On http://www.guidetojapanese.org/learn/grammar/should#part5, the author doesn't explain the etymology of べからず. Can anyone explain?


1 Answer 1


Conjugation of べき

べき, or rather べし (kanji 可し), is an auxiliary adjective* just like for example 熱い.

However, it retains the classical conjugation of adjectives. 熱い had once been 熱【あつ】き, and there existed an additional form 熱【あつ】し. 熱き is used for modifying nouns (熱き炎), 熱し for ending sentences (炎は熱し).

In the classical conjugation, there existed an あり-form for each adjective: The verb ある (to be) joined with the adjective (in its 連用形-base/masu-form)**.

  • 熱き → 熱く+ある → 熱かる***
  • べき → べく+ある → べかる

Literally it meant to be [adjective], and it could now be modified further like any other verb, and be joined with some helper verbs etc. that required a verb.

Other than the adjective ない for negation, in classical Japanese you could negate verbs by adding the helper verb ず/ぬ. Some traces of this remain in modern Japanese in あらぬ疑い or in the shortened form せん (negation of する).

Like with ない, ず/ぬ is added to the 未然形-base:

  • 行く→行かない→行かず
  • ある→あらない→あらず


  • 熱かる→熱からず
  • べかる→べからず

Finally, ず is both the 終止形 (for ending sentences) and 連用形 (for joining words/actions), while ぬ is the 連体形 (for modifying nouns).

Note that you can add ある again to form べからざる. This is often used to modify nouns (instead of べからぬ).


  • 無用の者立ち入るべからず
  • 働かざる者食うべからず
  • 許すべからざる行為
  • この庭のいたづらに広きこと、あさましく、あるべからぬ事なり。 (from 徒然草, 第224段, modern: この家の庭はいたずらに広くて、みっともないものである。)

Further reading:


* As far as its conjugation is concerned, べし mostly behaves like any other i-adjective. However, note that its usage is rather odd, especially what remains in modern Japanese: you would expect adjectives to join to the 連用形 (such as 分かりやすい) - or perhaps to the 未然形 like ない. But in reality we have got forms such as 来るべき時.

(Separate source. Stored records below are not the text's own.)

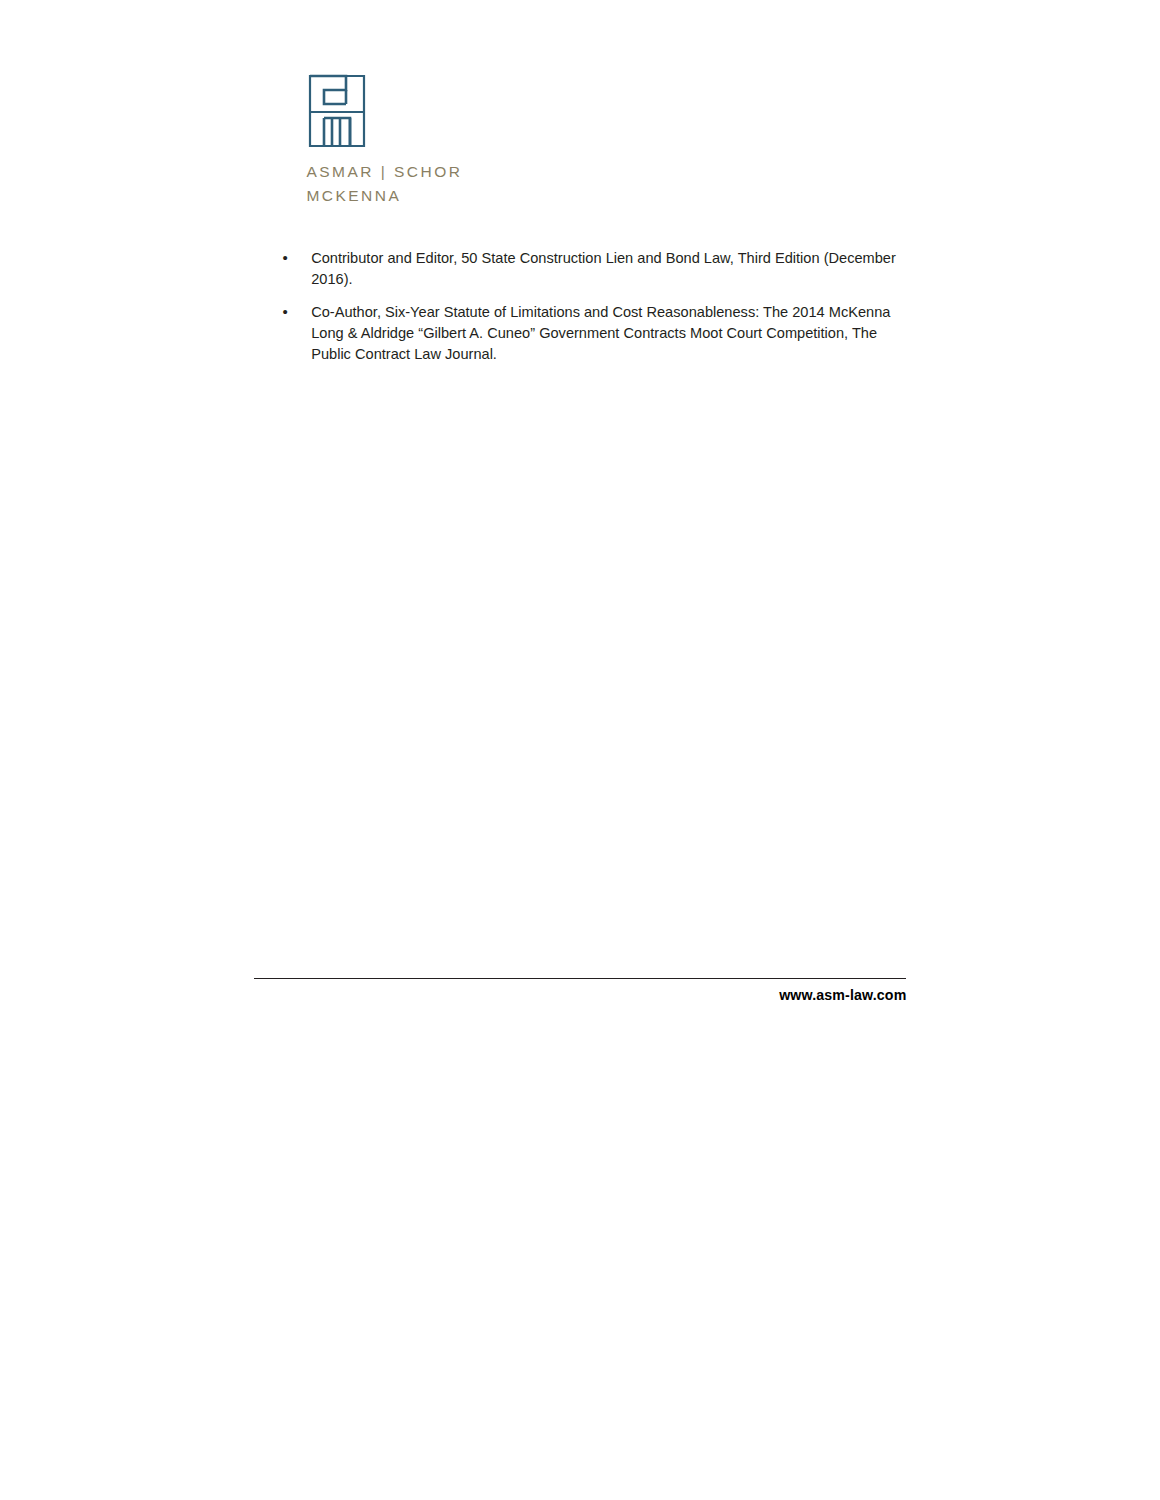ASMAR | SCHOR
MCKENNA
Contributor and Editor, 50 State Construction Lien and Bond Law, Third Edition (December 2016).
Co-Author, Six-Year Statute of Limitations and Cost Reasonableness: The 2014 McKenna Long & Aldridge “Gilbert A. Cuneo” Government Contracts Moot Court Competition, The Public Contract Law Journal.
www.asm-law.com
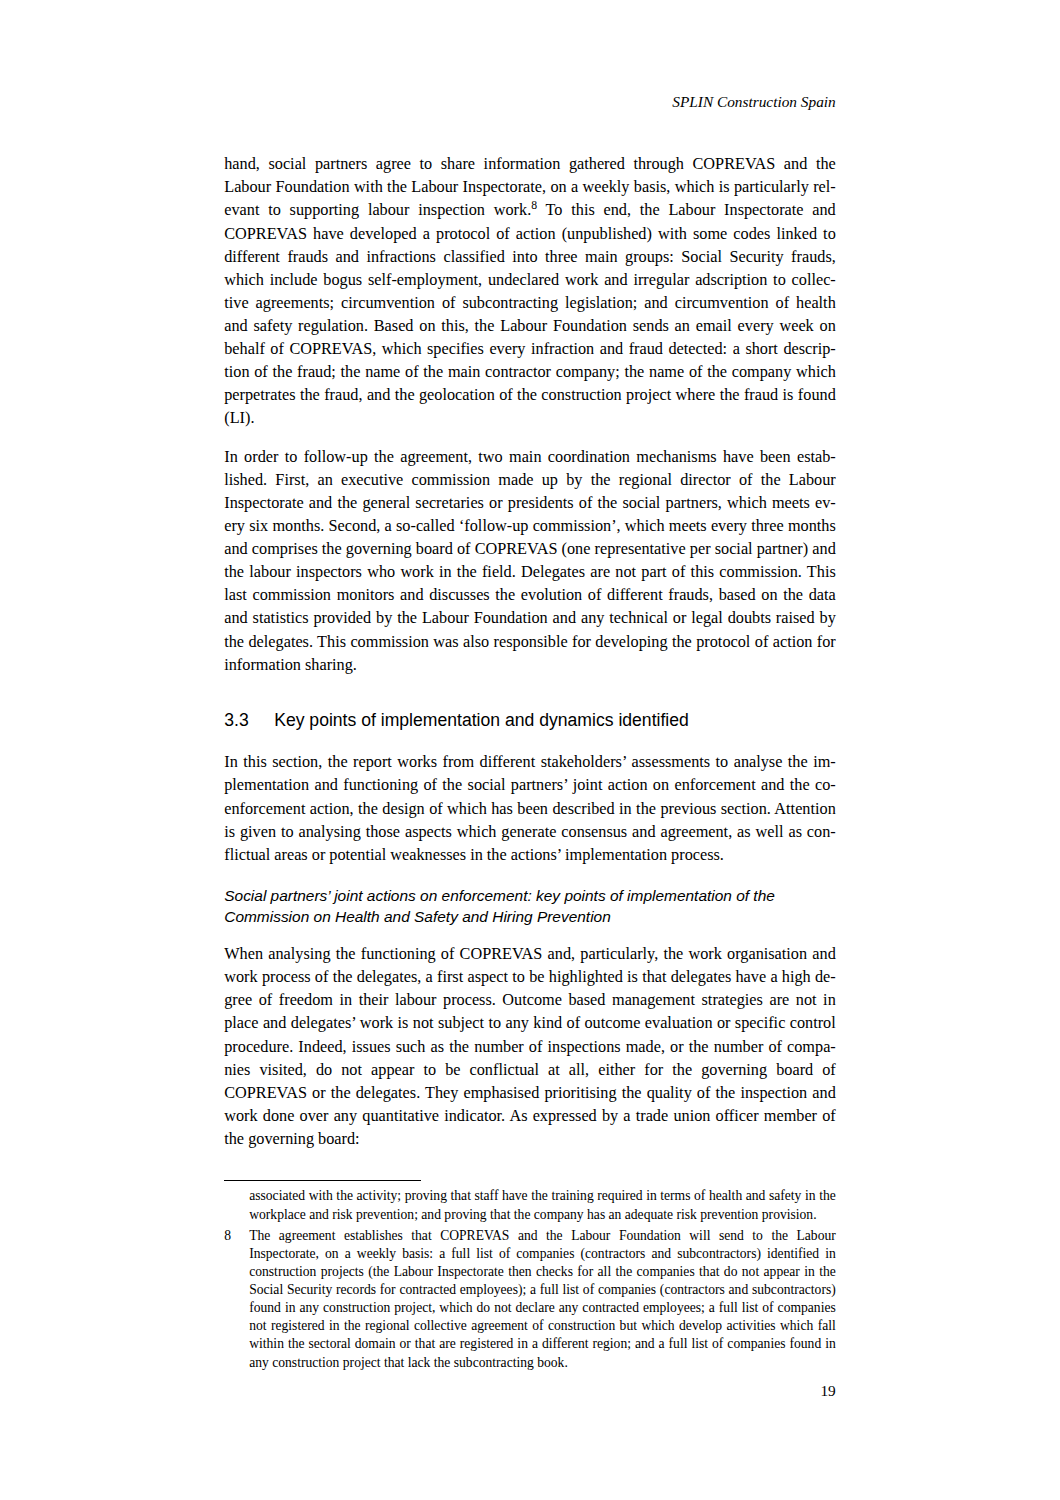SPLIN Construction Spain
hand, social partners agree to share information gathered through COPREVAS and the Labour Foundation with the Labour Inspectorate, on a weekly basis, which is particularly relevant to supporting labour inspection work.8 To this end, the Labour Inspectorate and COPREVAS have developed a protocol of action (unpublished) with some codes linked to different frauds and infractions classified into three main groups: Social Security frauds, which include bogus self-employment, undeclared work and irregular adscription to collective agreements; circumvention of subcontracting legislation; and circumvention of health and safety regulation. Based on this, the Labour Foundation sends an email every week on behalf of COPREVAS, which specifies every infraction and fraud detected: a short description of the fraud; the name of the main contractor company; the name of the company which perpetrates the fraud, and the geolocation of the construction project where the fraud is found (LI).
In order to follow-up the agreement, two main coordination mechanisms have been established. First, an executive commission made up by the regional director of the Labour Inspectorate and the general secretaries or presidents of the social partners, which meets every six months. Second, a so-called ‘follow-up commission’, which meets every three months and comprises the governing board of COPREVAS (one representative per social partner) and the labour inspectors who work in the field. Delegates are not part of this commission. This last commission monitors and discusses the evolution of different frauds, based on the data and statistics provided by the Labour Foundation and any technical or legal doubts raised by the delegates. This commission was also responsible for developing the protocol of action for information sharing.
3.3 Key points of implementation and dynamics identified
In this section, the report works from different stakeholders’ assessments to analyse the implementation and functioning of the social partners’ joint action on enforcement and the co-enforcement action, the design of which has been described in the previous section. Attention is given to analysing those aspects which generate consensus and agreement, as well as conflictual areas or potential weaknesses in the actions’ implementation process.
Social partners’ joint actions on enforcement: key points of implementation of the Commission on Health and Safety and Hiring Prevention
When analysing the functioning of COPREVAS and, particularly, the work organisation and work process of the delegates, a first aspect to be highlighted is that delegates have a high degree of freedom in their labour process. Outcome based management strategies are not in place and delegates’ work is not subject to any kind of outcome evaluation or specific control procedure. Indeed, issues such as the number of inspections made, or the number of companies visited, do not appear to be conflictual at all, either for the governing board of COPREVAS or the delegates. They emphasised prioritising the quality of the inspection and work done over any quantitative indicator. As expressed by a trade union officer member of the governing board:
8
associated with the activity; proving that staff have the training required in terms of health and safety in the workplace and risk prevention; and proving that the company has an adequate risk prevention provision.
8
The agreement establishes that COPREVAS and the Labour Foundation will send to the Labour Inspectorate, on a weekly basis: a full list of companies (contractors and subcontractors) identified in construction projects (the Labour Inspectorate then checks for all the companies that do not appear in the Social Security records for contracted employees); a full list of companies (contractors and subcontractors) found in any construction project, which do not declare any contracted employees; a full list of companies not registered in the regional collective agreement of construction but which develop activities which fall within the sectoral domain or that are registered in a different region; and a full list of companies found in any construction project that lack the subcontracting book.
19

** Sources for this etymology:


  • A history of the Japanese language, by Bjarke Frellesvig (Cambridge University Press, 2010), p. 233, chapter 8.2.1 Secondary conjugations: ar- extended forms

In OJ the existential verb ar- was used with the infinitive of the adjectival copula (-ku), the regular copula (ni, to) and the negative auxiliary (-zu) to form analytic forms, and these combinations sometimes fused phonologically: ADJ-ku ar => ADJ-kar, [...] In EMJ [Early Middle Japanese] the fused forms gave rise to secondary conjugations, all of which belong to the r-irr conjugation and have the basic paradigm in Table 8.7. [eg. for adjectives: -kar, kara, kaQ-, kari, kari, karu, kare, kare]

*** This plain form is rarely used, because as mentioned, it is used mainly for more complex conjugations. See this question, the function of あり in i-adjectives. Occasionally, the plain form gets used: 「はしたなめ、煩はせ給ふ時もおほかり」(from 源氏物語, modern: (桐壺の更衣を)きまり悪い目にあわせ、苦しめ困らせなさるときも多い。)